Los miembros del Laboratorio de Etnohistoria y Oralidad del Instituto Venezolano de Investigaciones Científicas (Jenniffer Contreras, Enrique Cubero Castillo, Fidel Rodríguez Velásquez, Segundo Jiménez García y yo) estamos atentos y emocionados, cámara en mano unos, lápiz y cuaderno en mi morral. Los niños y las niñas, por supuesto, quieren ser más diablos que ángeles, nos comenta Angélica Marchena de Bello. Algunas personas quizá se alarmen, nos dice. En realidad no es una vocación a la maldad, sino el deseo de fortalecer una tradición centenaria y una devoción arraigada entre los tarmeños: honrar a Jesús hecho Eucaristía, acrecentar su fe y renovar la esperanza no solo en un futuro, pero cualquier futuro, sino en un futuro propia, digno, con identidad, lleno de posibilidades, redenciones y (re)encuentros.

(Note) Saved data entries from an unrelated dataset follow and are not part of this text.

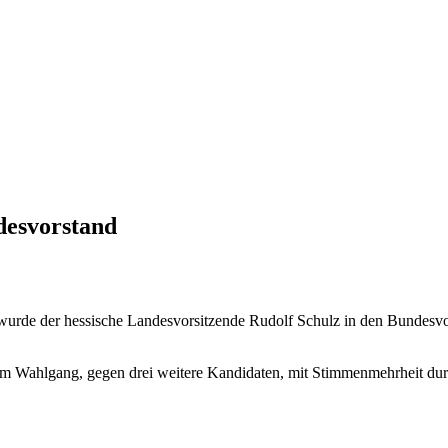
desvorstand
rde der hessische Landesvorsitzende Rudolf Schulz in den Bundesvors
m Wahlgang, gegen drei weitere Kandidaten, mit Stimmenmehrheit durch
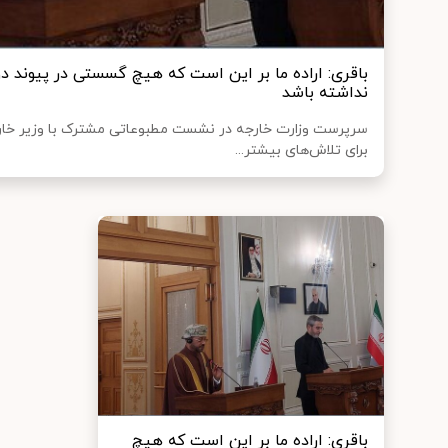
باقری: اراده ما بر این است که هیچ گسستی در پیوند د
نداشته باشد
برای تلاش‌های بیشتر...
باقری: اراده ما بر این است که هیچ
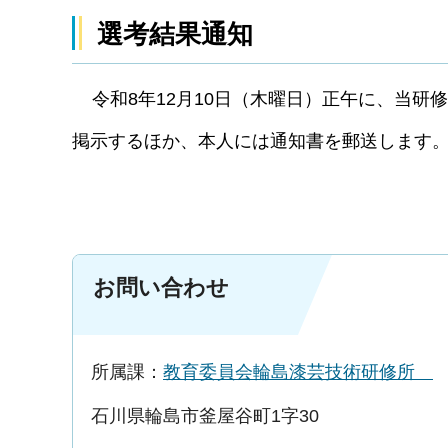
選考結果通知
令和8年12月10日（木曜日）正午に、当研
掲示するほか、本人には通知書を郵送します
お問い合わせ
所属課：
教育委員会輪島漆芸技術研修所
石川県輪島市釜屋谷町1字30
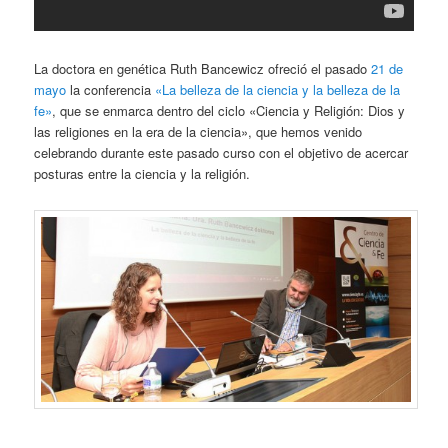
La doctora en genética Ruth Bancewicz ofreció el pasado
21 de
mayo
la conferencia
«La belleza de la ciencia y la belleza de la
fe»
, que se enmarca dentro del ciclo «Ciencia y Religión: Dios y
las religiones en la era de la ciencia», que hemos venido
celebrando durante este pasado curso con el objetivo de acercar
posturas entre la ciencia y la religión.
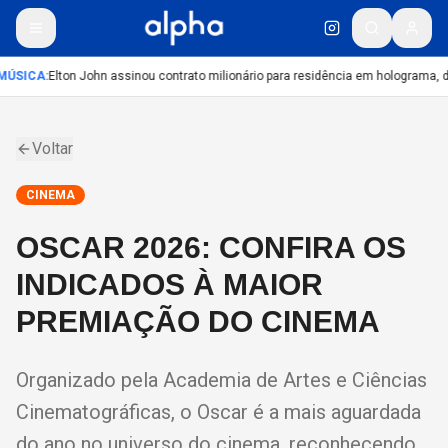
ÚSICA
:
Elton John assinou contrato milionário para residência em holograma, di
Voltar
CINEMA
OSCAR 2026: CONFIRA OS
INDICADOS À MAIOR
PREMIAÇÃO DO CINEMA
Organizado pela Academia de Artes e Ciências
Cinematográficas, o Oscar é a mais aguardada
do ano no universo do cinema, reconhecendo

Tarmas, una vez más, nos da el ejemplo a seguir: abrevar en la sabia de los orígenes, en las creencias espirituales, en el sentido de pertenencia y arraigo, para así consolidar una herencia que nos viene de días remotos, pero que nos define redimensionada y enriquecida a lo largo de las generaciones. Es, una vez más, gracias a Dios, la Venezuela profunda que nos ofrece silenciosa, ignorada muchas veces, las claves para resistir y conformar, en algún momento, un país sin exclusiones, con el menor número posible de ellas al menos. No en balde Tarmas está entre montañas con conucos y haciendas de café, sobre una serranía que baña su modorra en playas de nívea espuma, entre herencias diversas como son las matrices y constituyentes de la cultura venezolana y con una orgullosa diversidad que se saluda y celebra en su valor intrínseco e irrenunciable.

Tarmas, crisol de un viejo nuevo país, es y debe ser Venezuela. En la noche los tambores cumacos y las fulías amenizan y engalanan el rocío vivificante del sosiego para pensar-nos el país posible. Oigamos su eco. ¡Tarmas! Danos tu exquisita sensibilidad, tu sencillez grandiosa, tus ocultos amarillos de araguaneyes y botijas olvidadas, tus azules de cielo y mar, tus rojos de penitentes diablos, tu fervor, para remendar la bandera que nos convoca y hermana como símbolo y darle el lustre de tu sonrisa y tus querencias, Tarmas. Sé el emblema de esta tierra noble venezolana y el epítome de su gente, de todos nosotros.